Consigne:
Relevez, s'il vous plaît, les lieux en plein air où se réalisent de nombreuses manifestations, d'après l'extrait ci-dessous.

Extrait du texte:
-*-

Et voilà la dernière apparition dont l’écho soit parvenu à la Society for Psychical Research. Il résulte donc que le spectre a continué à se montrer pendant neuf ans, durant lesquels il est apparu neuf fois à une dizaine de personnes, sans compter les autres apparitions auxquelles on fait des allusions génériques dans les relations que nous avons rapportées.

C’est un cas typique des nombreuses manifestations qui se réalisent en plein air, parmi les champs, les routes, les forêts. Elles correspondent généralement à de tragiques aventures survenues dans le voisinage de la localité hantée, et si parfois la certitude historique de l’événement fait défaut, les légendes ne manquent presque jamais. Il en est ainsi dans le cas en question, où se retrouvent la légende de l’assassinat d’un enfant et l’épisode historique de l’assassinat d’un vieux monsieur, en ce point de la route. L’un et le l’autre semblent bien vagues au point de vue des preuves, et le dernier seul paraît concorder en partie avec le signalement du spectre hanteur. Evidemment, ces lacunes ne doivent pas étonner, car elles sont inévitables chaque fois qu’il s’agit d’événements très lointains conservés traditionnellement ; d’autant plus que les très longs intervalles de temps auxquels sont soumis les phénomènes de hantise favorisent l’affaiblissement et l’altération des traditions. Il ne faut d’ailleurs pas oublier qu’aux cas imparfaitement concordants, comme celui que nous venons de voir, s’opposent ceux où le fait tragique et les généralités du fantôme concordent au contraire admirablement ; et les seconds confèrent de la valeur aux premiers.

-*-

Les données:

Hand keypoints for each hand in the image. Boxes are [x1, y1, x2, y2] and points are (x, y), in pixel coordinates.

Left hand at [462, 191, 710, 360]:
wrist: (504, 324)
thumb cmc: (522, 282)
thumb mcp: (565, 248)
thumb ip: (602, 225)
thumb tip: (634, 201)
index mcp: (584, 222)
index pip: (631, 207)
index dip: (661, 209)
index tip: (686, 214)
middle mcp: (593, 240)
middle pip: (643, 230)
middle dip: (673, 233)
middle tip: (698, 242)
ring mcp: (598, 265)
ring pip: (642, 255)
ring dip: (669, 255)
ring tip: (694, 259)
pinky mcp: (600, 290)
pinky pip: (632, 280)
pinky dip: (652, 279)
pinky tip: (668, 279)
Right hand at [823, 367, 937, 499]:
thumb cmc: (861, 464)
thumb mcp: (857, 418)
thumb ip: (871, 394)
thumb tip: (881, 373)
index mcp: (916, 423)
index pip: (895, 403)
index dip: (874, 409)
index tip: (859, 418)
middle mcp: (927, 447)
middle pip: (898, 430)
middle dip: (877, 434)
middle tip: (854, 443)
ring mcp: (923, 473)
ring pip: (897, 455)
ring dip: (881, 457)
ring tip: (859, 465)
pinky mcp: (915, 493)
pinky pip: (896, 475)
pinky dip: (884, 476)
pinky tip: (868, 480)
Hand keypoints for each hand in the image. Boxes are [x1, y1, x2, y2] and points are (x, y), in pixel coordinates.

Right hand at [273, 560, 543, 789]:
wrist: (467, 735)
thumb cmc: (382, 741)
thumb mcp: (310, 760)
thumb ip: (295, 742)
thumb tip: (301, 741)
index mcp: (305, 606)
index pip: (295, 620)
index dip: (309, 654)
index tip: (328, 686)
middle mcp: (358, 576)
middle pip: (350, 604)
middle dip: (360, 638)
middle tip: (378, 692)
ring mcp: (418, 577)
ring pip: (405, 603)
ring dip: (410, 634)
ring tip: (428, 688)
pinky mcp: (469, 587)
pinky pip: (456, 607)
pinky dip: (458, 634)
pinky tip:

-*-

Corrigé:
les champs, les routes, les forêts